La loi Alur prévoit la création d’un compte bancaire séparé de celui des copropriétaires pour accueillir ces fonds. Un compte bancaire qui pourra être rémunéré. La cotisation annuelle obligatoire ne devra pas être inférieure à 5 % du budget prévisionnel annuel voté en assemblée générale. Les petites copropriétés (de moins de 10 lots) pourront déroger à cette épargne obligatoire après un vote unanime en assemblée générale.

Le carnet numérique de suivi et d’entretien

Pour rester informé de l’état de santé d’un bâtiment, rien de tel qu’un carnet de santé. Ce document est accessible par tous les copropriétaires et comprend toutes les informations concernant :

  • l’entretien ;
  • l’utilisation ;
  • l’amélioration des logements et des parties communes d’une copropriété.

Le carnet numérique de suivi et d’entretien sera obligatoire pour toute construction neuve à partir du 1er janvier 2017. Il devra inclure le dossier de diagnostic technique (DDT) lors d’une vente ou d’une location, de manière à informer les futurs locataires ou acquéreurs de l’état du logement.

Les copropriétés identifiées dès 2017

La loi Alur prévoit le suivi des copropriétés à partir du 1er janvier 2017. Pour cela, le législateur a prévu des outils d’identification de toutes les copropriétés. La fiche synthétique et l’immatriculation de copropriété ont été créées dans ce but.

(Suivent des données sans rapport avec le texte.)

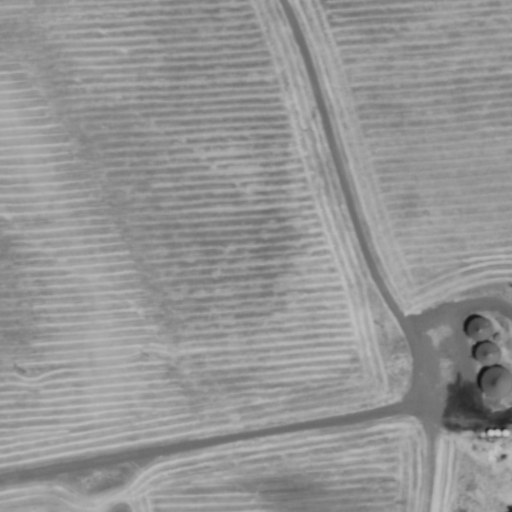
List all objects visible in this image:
road: (346, 205)
crop: (255, 256)
road: (234, 438)
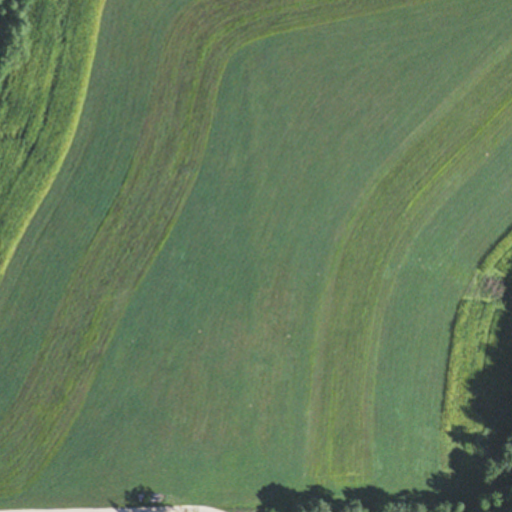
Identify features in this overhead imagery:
crop: (252, 252)
crop: (409, 507)
road: (107, 510)
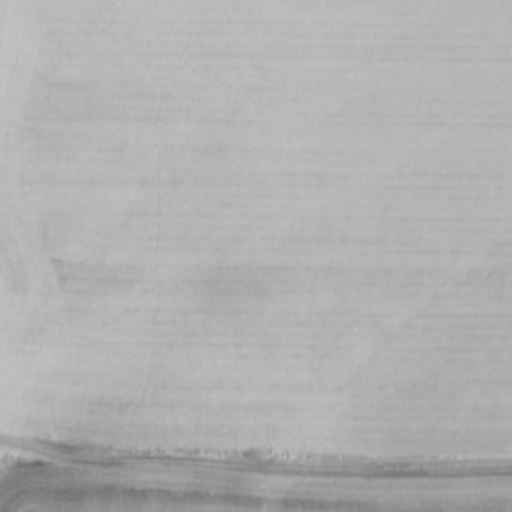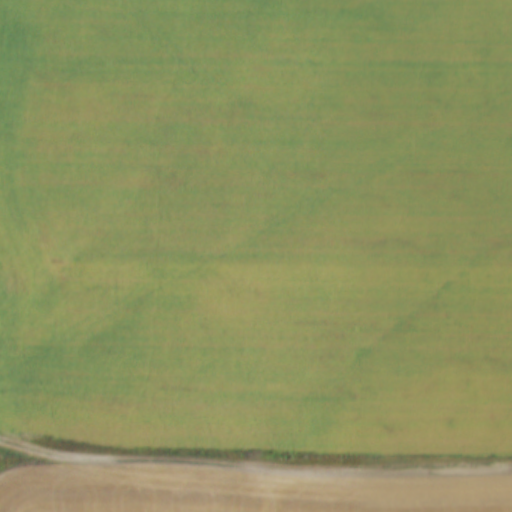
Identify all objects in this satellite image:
road: (254, 466)
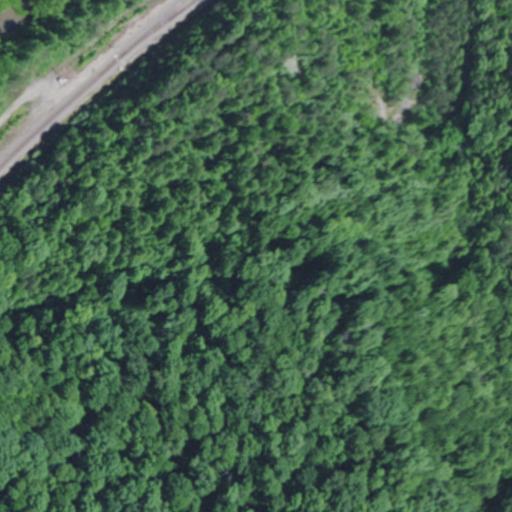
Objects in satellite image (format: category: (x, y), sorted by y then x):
river: (15, 10)
railway: (86, 85)
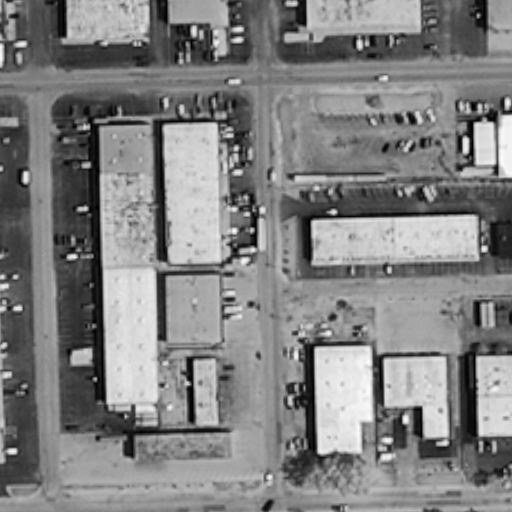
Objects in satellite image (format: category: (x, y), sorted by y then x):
building: (190, 8)
building: (359, 10)
building: (497, 12)
building: (103, 16)
road: (153, 40)
road: (256, 77)
road: (444, 99)
road: (299, 102)
road: (372, 127)
building: (493, 139)
road: (372, 164)
building: (189, 187)
road: (496, 200)
road: (414, 202)
building: (392, 232)
building: (503, 235)
road: (299, 248)
road: (265, 251)
road: (43, 252)
building: (125, 258)
road: (389, 288)
building: (191, 303)
road: (431, 326)
road: (286, 364)
road: (230, 383)
building: (416, 385)
building: (202, 386)
building: (491, 389)
road: (461, 390)
building: (339, 391)
road: (287, 417)
road: (399, 428)
building: (3, 431)
building: (180, 440)
road: (413, 447)
road: (471, 454)
road: (159, 460)
road: (256, 503)
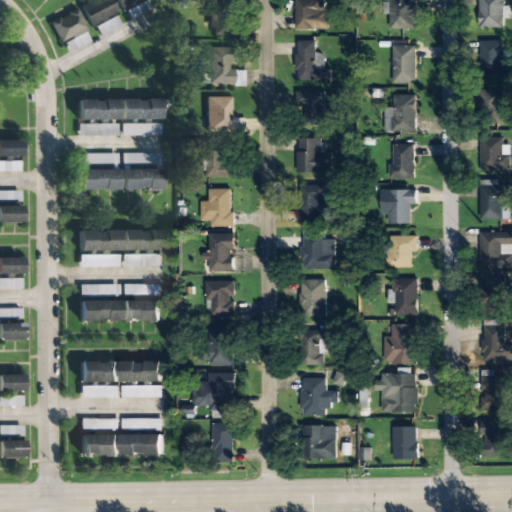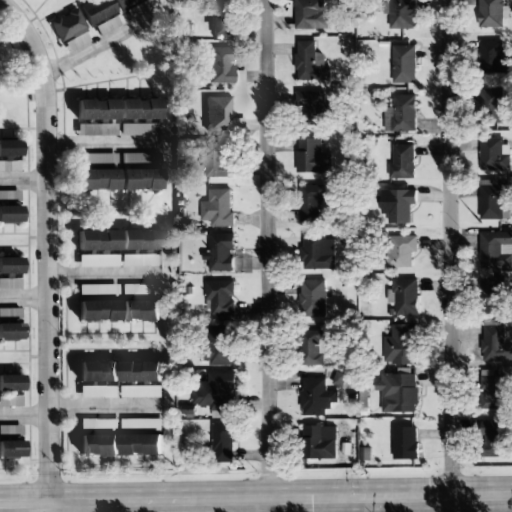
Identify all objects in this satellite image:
building: (123, 2)
building: (133, 7)
building: (96, 10)
building: (97, 10)
building: (401, 13)
building: (491, 13)
building: (308, 14)
building: (310, 14)
building: (401, 14)
building: (490, 14)
building: (219, 17)
building: (220, 17)
building: (66, 26)
building: (107, 26)
building: (69, 30)
building: (494, 56)
building: (492, 57)
building: (308, 62)
building: (403, 64)
building: (404, 64)
building: (218, 65)
building: (218, 66)
building: (491, 105)
building: (490, 106)
building: (314, 107)
building: (314, 107)
building: (138, 109)
building: (138, 109)
building: (95, 110)
building: (403, 113)
building: (217, 114)
building: (217, 114)
building: (401, 114)
building: (95, 118)
building: (139, 130)
building: (9, 148)
building: (493, 153)
building: (493, 154)
building: (9, 155)
building: (311, 156)
building: (313, 156)
building: (95, 158)
building: (139, 158)
building: (217, 159)
building: (218, 161)
building: (401, 161)
building: (402, 162)
building: (95, 180)
building: (96, 180)
building: (139, 180)
building: (139, 180)
building: (9, 196)
building: (9, 196)
building: (491, 200)
building: (491, 200)
building: (311, 202)
building: (311, 202)
building: (397, 205)
building: (399, 206)
building: (220, 207)
building: (218, 208)
building: (9, 214)
building: (9, 215)
building: (95, 240)
building: (139, 240)
building: (97, 241)
road: (48, 246)
building: (140, 248)
road: (450, 248)
building: (401, 249)
road: (267, 250)
building: (495, 250)
building: (221, 251)
building: (401, 251)
building: (221, 252)
building: (316, 252)
building: (317, 252)
building: (97, 261)
building: (9, 266)
building: (10, 272)
building: (9, 283)
building: (140, 290)
building: (405, 296)
building: (491, 296)
building: (493, 296)
building: (219, 297)
building: (220, 297)
building: (405, 297)
building: (311, 298)
building: (312, 298)
building: (96, 310)
building: (140, 310)
building: (140, 310)
building: (97, 311)
building: (9, 313)
building: (10, 315)
building: (492, 323)
building: (10, 331)
building: (10, 332)
building: (495, 341)
building: (492, 343)
building: (217, 345)
building: (220, 345)
building: (399, 345)
building: (400, 345)
building: (312, 347)
building: (314, 347)
building: (97, 371)
building: (141, 371)
building: (141, 371)
building: (98, 372)
building: (339, 379)
building: (10, 383)
building: (10, 383)
building: (492, 390)
building: (141, 391)
building: (493, 391)
building: (98, 392)
building: (398, 392)
building: (399, 392)
building: (215, 394)
building: (216, 394)
building: (316, 396)
building: (316, 397)
building: (10, 401)
building: (10, 401)
building: (141, 422)
building: (97, 424)
building: (10, 430)
building: (10, 432)
building: (493, 439)
building: (494, 439)
building: (317, 441)
building: (222, 442)
building: (223, 442)
building: (319, 442)
building: (405, 443)
building: (405, 443)
building: (141, 444)
building: (142, 444)
building: (98, 445)
building: (99, 445)
building: (10, 449)
building: (11, 449)
road: (256, 500)
road: (334, 506)
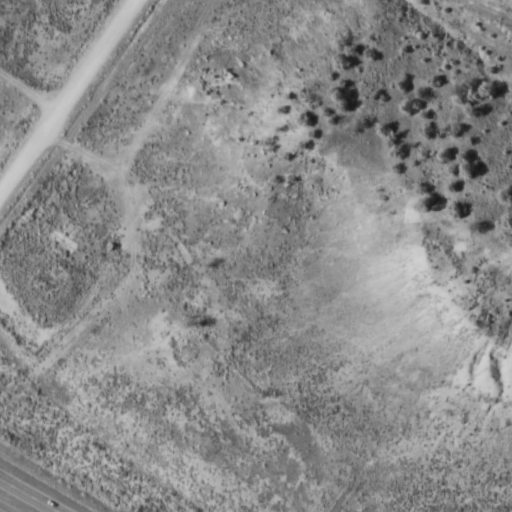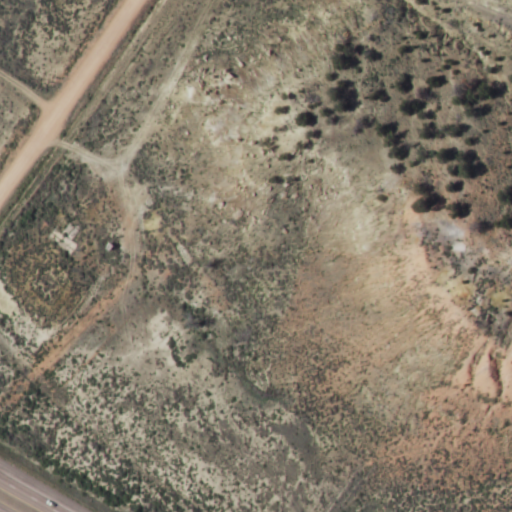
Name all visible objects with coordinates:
road: (70, 100)
road: (30, 494)
road: (0, 511)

Loi Alur : la fiche synthétique

La loi Alur prévoit la mise en place d’un nouveau document : une fiche synthétique de copropriété qui devra être établie par le syndic. Cette fiche rassemble les données financières et techniques de la copropriété, une sorte de « carte d’identité » comprenant le carnet d’entretien de l’immeuble. Le syndic aura la charge de remettre à jour chaque année les données de cette fiche. Chaque copropriétaire pourra en faire la demande, tout comme un éventuel acquéreur. L’entrée en vigueur de cette nouvelle attribution des syndics de copropriété est échelonnée en fonction de la taille des copropriétés :

  • en janvier 2017 pour les copropriétés de plus de 200 lots ;
  • en janvier 2018 pour les copropriétés moyennes, entre 50 et 200 lots ;
  • en janvier 2019 pour les petites copropriétés, de moins de 50 lots.

L’immatriculation de la copropriété

La loi Alur prévoit également la création d’une immatriculation des copropriétés au sein d’un registre national. La mise en application se calque sur le calendrier de la fiche synthétique. Voici les informations que devra déclarer le syndic :

  • nom, adresse et date de création du syndicat de copropriété ;
  • nombre de lots de la copropriété ;
  • nom du syndic ;
  • existence d’un administrateur provisoire de la copropriété ;
  • existence d’une injonction administrative dans le cas d’insalubrité de l’immeuble.

L’Etat se dote donc d’un registre d’immatriculation de l’ensemble des copropriétés, géré par un nouvel établissement public. Les dépôts de dossier d’immatriculation seront réalisés aux frais du syndic de copropriété.